Тем не менее в переложениях горацианских од, таких, например, как Предпочтение стихотворца (I, 1) и О достоинстве стихотворца (IV, 8), можно различить гордость поэта за свои художественные достижения{1047}. В переводе, названном К Мельпомене (IV, 3), поэт с уверенностью рассчитывает на общественное признание своего труда: «Но эолийскими стихами / Он будет славен меж творцами; / Столица мира, Рим, уже меня в причет / Певцов приемлет знаменитый…»{1048} Даже если такого рода пассажи нельзя рассматривать как непосредственные высказывания Капниста о самом себе, их следует учитывать как контекст его отзывов о собственном поэтическом несовершенстве. Во всяком случае, в сравнении с образцами античной, западноевропейской и русской литературы даже тематика «аффектированной скромности» подтверждает, как его волновал вопрос о своем месте в европейской поэтической традиции. С годами все более беспокоясь о своей посмертной славе, Капнист был готов тем не менее смиренно довольствоваться скромным, даже провинциальным положением в памяти будущих поколений, чтобы тем более уверенно занять это место. Тяготы поэтического труда обязательно должны быть вознаграждены бессмертием — «долговечным памятником». Подобно Ломоносову, Державину, Востокову Капнист — а за ним позднее Пушкин и другие — перевел на русский язык оду Exegi monumentum (III, 30){1049}. Из двух значительно отличающихся друг от друга редакций только одна была опубликована при жизни поэта — в 1806 году: «Я памятник себе воздвигнул долговечный; / Превыше пирамид и крепче меди он…»{1050} Более раннее и в то же время более вольное переложение, найденное в архиве Державина, было опубликовано в собрании сочинений Капниста лишь в 1960 году: «Се памятник воздвигнут мною / Превыше царских пирамид, / И меди с твердостью большою, / Он вековечнее стоит»{1051}.
Горацианская философия жизни и христианство
Горацианские оды стали популярными прежде всего благодаря содержащейся в них традиции философских, в основном греческих по происхождению, принципов — простых жизненных мудростей, заключенных в совершенную форму: помнить о конечности человеческой жизни, наслаждаться каждой минутой, но ответственно использовать ее, не гнаться за земными благами, но довольствоваться правильно понимаемым собственным интересом{1052}. Именно потому, что жизнь и творчество Горация в европейской традиции не во все времена считались созвучными христианской морали, следующее утверждение В. Буша применительно к России просто озадачивает: «Почти не было эпох, когда Горация не признавали бы философом жизни, о чем свидетельствуют переводы его од»{1053}. Такой вывод несомненно правилен, когда речь идет о периоде расцвета горацианства в России, о столетии от Кантемира до Пушкина, на которое пришлось творчество Капниста.
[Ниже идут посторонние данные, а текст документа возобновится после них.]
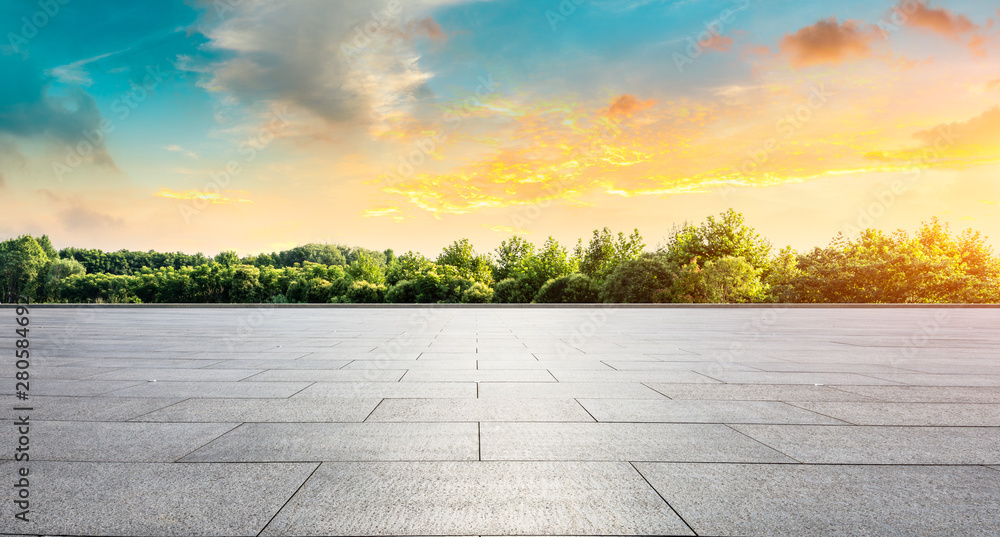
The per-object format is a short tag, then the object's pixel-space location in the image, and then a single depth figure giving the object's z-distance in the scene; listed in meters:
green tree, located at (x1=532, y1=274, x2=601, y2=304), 38.91
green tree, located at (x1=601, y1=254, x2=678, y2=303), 35.34
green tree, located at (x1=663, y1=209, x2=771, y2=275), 42.00
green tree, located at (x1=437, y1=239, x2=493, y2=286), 57.72
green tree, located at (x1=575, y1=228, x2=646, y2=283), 49.31
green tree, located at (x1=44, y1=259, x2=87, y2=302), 70.31
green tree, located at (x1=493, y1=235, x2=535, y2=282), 58.44
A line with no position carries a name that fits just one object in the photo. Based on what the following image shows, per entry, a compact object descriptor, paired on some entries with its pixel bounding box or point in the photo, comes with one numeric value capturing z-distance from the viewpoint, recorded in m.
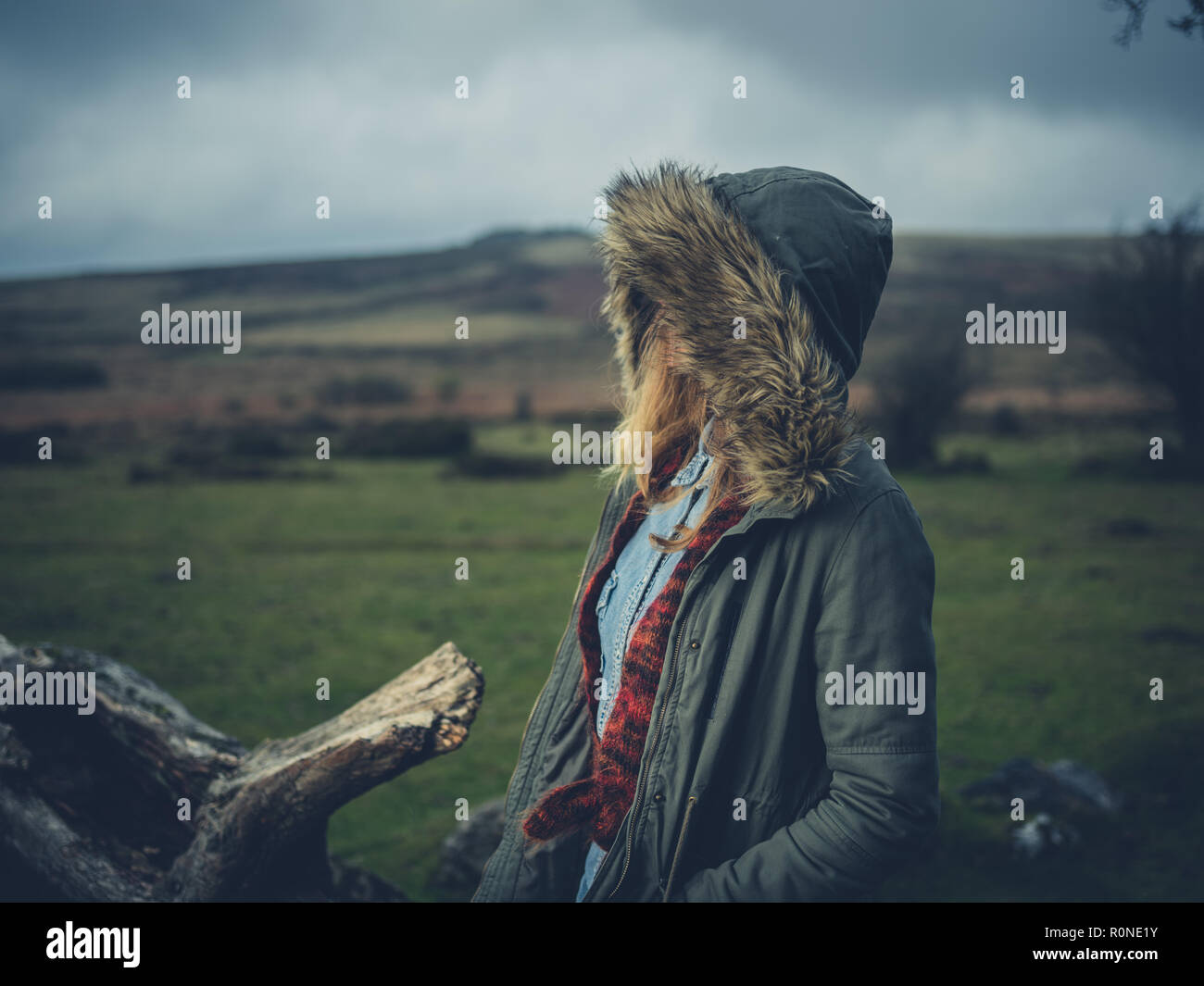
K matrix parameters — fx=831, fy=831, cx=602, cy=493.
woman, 1.73
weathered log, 2.73
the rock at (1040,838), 4.48
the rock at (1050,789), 4.87
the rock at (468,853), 4.37
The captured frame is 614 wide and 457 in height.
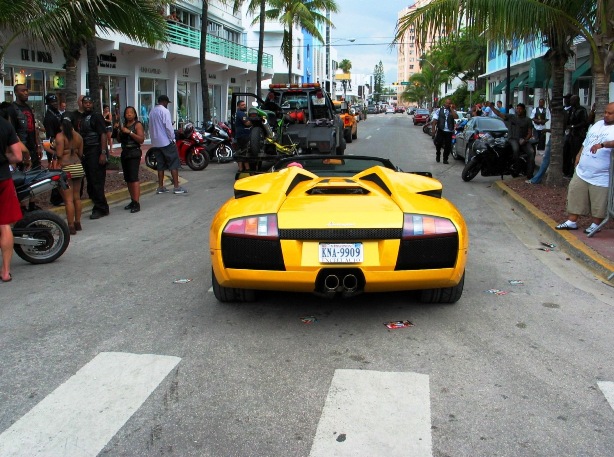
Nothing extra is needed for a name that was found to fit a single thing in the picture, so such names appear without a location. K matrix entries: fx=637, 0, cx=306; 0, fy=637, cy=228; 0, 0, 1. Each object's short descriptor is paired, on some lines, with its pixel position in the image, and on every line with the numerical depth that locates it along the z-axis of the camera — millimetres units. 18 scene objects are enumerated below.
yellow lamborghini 4680
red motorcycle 17641
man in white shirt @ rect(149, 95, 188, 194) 11820
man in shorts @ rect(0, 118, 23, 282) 6133
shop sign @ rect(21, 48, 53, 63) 20547
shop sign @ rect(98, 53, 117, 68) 24797
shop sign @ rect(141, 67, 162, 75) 29042
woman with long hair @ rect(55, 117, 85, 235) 8875
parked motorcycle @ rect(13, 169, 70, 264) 7035
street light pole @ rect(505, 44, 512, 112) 23911
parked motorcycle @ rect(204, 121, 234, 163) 18922
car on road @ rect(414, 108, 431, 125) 52875
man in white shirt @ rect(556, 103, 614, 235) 7645
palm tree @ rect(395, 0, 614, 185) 10047
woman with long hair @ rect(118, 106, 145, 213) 10531
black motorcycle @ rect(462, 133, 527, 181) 14102
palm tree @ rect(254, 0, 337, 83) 37125
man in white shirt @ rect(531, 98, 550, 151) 18731
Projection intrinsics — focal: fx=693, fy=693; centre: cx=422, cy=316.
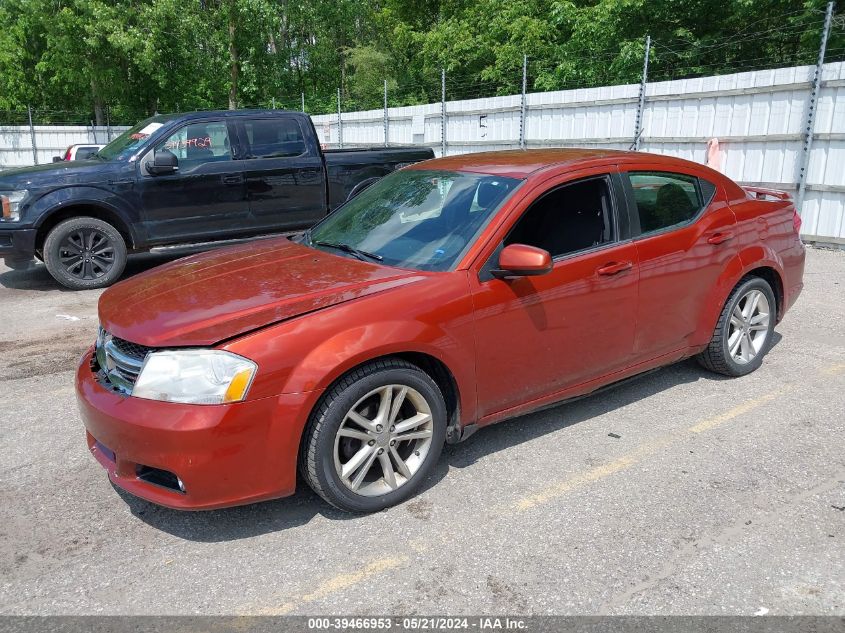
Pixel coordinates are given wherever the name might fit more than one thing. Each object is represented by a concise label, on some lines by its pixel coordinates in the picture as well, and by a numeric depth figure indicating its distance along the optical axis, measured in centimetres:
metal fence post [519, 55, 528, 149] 1390
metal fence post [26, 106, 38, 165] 2569
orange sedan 288
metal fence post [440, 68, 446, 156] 1598
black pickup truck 772
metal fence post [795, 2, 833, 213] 909
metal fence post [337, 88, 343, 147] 2152
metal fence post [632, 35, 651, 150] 1167
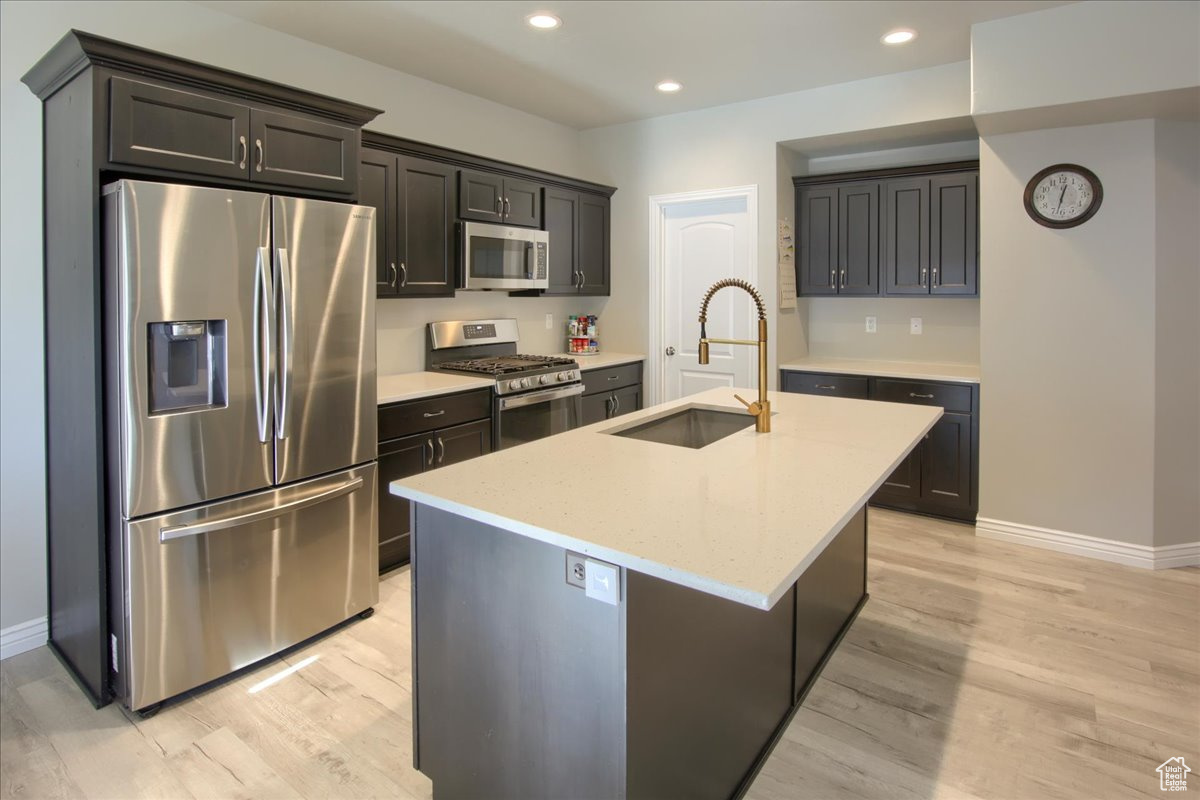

Это время было отмечено значительным влиянием европейского Просвещения «с его акцентом на разуме и морали», выдвинувшим «на передний план подход, в рамках которого поэт понимался в первую очередь как моральная инстанция»{1054}.
Переложения Горация, выполненные Капнистом, тоже распространяли элементы античной моральной философии. Уже упомянутые высказывания о скромности поэта встраиваются в общий горацианский контекст добродетели, складывавшийся из ограничения личных притязаний: «Честей я не служу кумиру, / Ползком я злата не ищу; / Доволен малым — жизнь и лиру / Любви и дружбе посвящу»{1055}. В травестийном по духу свободном переложении Горация под названием Желания стихотворца (I, 31) поэт отвергает стремление к высоким прибылям от сельской экономии и внешней торговли и ограничивает собственные желания самым простым — хорошим здоровьем, бодростью духа и миром в душе{1056}. В целом топос отказа от богатства и осуждения алчности находит у Капниста свое выражение в переложениях од Горация с тематическими названиями: Ничтожество богатств (III, 1) и Против корыстолюбия (III, 24){1057}. Горацианская ода Умеренность (II, 10) рисует позитивный образ — осторожного парусника, держащего срединный курс между рифами в открытом штормовом море, — и, восхваляя невзыскательную жизнь хотя не в золоченом дворце, но и не в бедной хижине, рекомендует соблюдение меры, aurea mediocritas. О популярности именно этой оды в России говорит тот факт, что В. Буш смог обнаружить двадцать четыре ее русских переложения. Среди них одно принадлежит и Капнисту, а центральными для его понимания являются строчки: «Кто счастья шумного тревоге / Средину скромну предпочтет, / Не в златоглавом тот чертоге, / Но и не в хижине живет»{1058}. Ранее, еще в конце 1790-х годов, Капнист переложил горацианскую оду Весна (I, 4), в которой использовалось как раз противопоставление золотого дворца и простой хижины с целью напомнить о равенстве всех — бедных и богатых — перед смертью{1059}. Таким же образом carpe diem — эпикурейское напоминание о смерти из горацианской оды I, 11, цитировавшейся еще Сумароковым и Державиным, было в свободной форме переведено Капнистом: «Миг, в который молвим слово, / Улетел уже от нас: / Не считай на утро ново, / А лови летящий час»{1060}. Подобным же образом звучит эта тема в оде Другу моему (1,9) начала 1800-х годов: «Что завтра встретится с тобою, / Не беспокойся узнавать; / Минутной пользуйся чертою; / И день отсроченный судьбою, / Учись подарком почитать»{1061}, а также — хотя и несколько сжато — в переработанном в 1818–1819 годах свободном Подражании горациевой оде (II, 16): «Когда ты в радости сей день, / О завтрашнем не суетися…»{1062}.